## TEXT ZUR ANALYSE
>>>
# Beton/Naturstein-Frage



## Joachim (5. Aug. 2007)

Moin!

Ich hätte da mal ne Frage an die Beton/Naturstein-Profis. 

Wir wollen eine Grünfläche von einer Schotterfläche abgrenzen. Das ganze aber nicht mit Betonsteinen sondern mit Natursteinen vom heimischen Acker (20-40cm Rundlinge).

Mein Plan sieht so aus: etwa 40cm breiten 80cm tiefen Graben ausheben mit Beton vom Mischwerk füllen und oben drauf die Steine setzen.

Sollte ich erst das "Fundament" gießen und dann mit nem anderen speziellen Beton die Steine drauf (und womit? ) oder ists besser, das ganze aus einem Stück zu fertigen und die Steine direkt auf den frischen gegossenen Beton setzen?
Brauch man für die Arbeit mit Natursteinen speziellen Beton? oder tut es die berühmte "Schippe extra" (Zement)?


----------



## karsten. (5. Aug. 2007)

*AW: Beton/Naturstein-Frage*

Hallo

du lässt Deinen Unterbau ein paar Zentimeter unter OK + Steinsetzung enden

und klebst die Steine mit Trassmörtel auf 
( aber da gibst jetzt auch schon fertige - defekter Link entfernt - )

mfG


----------



## Joachim (5. Aug. 2007)
<<<
## AUFGABENBESCHREIBUNG
Führe den Forumsthread zur Beton/Naturstein-Frage ab der Stelle weiter, an der er aufhört.

## BEREITGESTELLTE ANGABEN
>>>
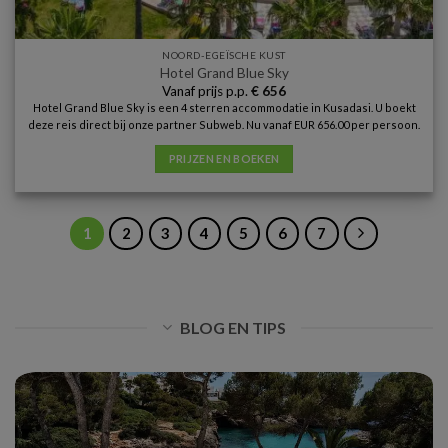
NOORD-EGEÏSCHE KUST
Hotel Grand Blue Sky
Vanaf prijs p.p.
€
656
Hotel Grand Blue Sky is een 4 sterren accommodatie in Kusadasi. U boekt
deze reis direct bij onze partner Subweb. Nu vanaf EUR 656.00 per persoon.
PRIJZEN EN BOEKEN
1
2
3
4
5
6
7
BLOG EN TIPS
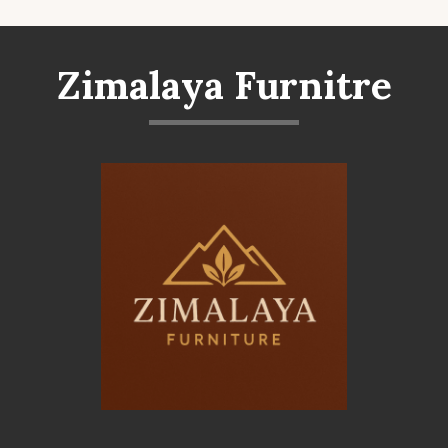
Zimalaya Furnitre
<<<
## ERGEBNIS
*AW: Beton/Naturstein-Frage*

Na das klingt bestens - kann ich also mit nem guten Beton ( B25 ) das Fundament gießen ( fertig vom Mischwerk ) und anschließend die Steine drauf. Nach dem Mörtel schau ich mich mal um - Rothkegel sollte sowas beschaffen können ...

Danke schon mal.


----------



## jochen (7. Aug. 2007)

*AW: Beton/Naturstein-Frage*

Hi Joachim,

Ich habe unter dem Beton (also vor dem Betonieren) noch immer eine Schicht  von etwa 10cm mit Pflastersplit eingebracht die ich dann mit einen Vorschlaghammer (stampfender Weiße) verdichtet habe, so erhälst du eine Art Drainage und das Ganze wird dadurch ein wenig winterfester.

In die unterste Schicht Beton habe ich noch ein Paar Eisenstäbe als Armierung eingebracht,
ansonsten wie von Karsten beschrieben verfahren.

Viel Spaß bei der Arbeit...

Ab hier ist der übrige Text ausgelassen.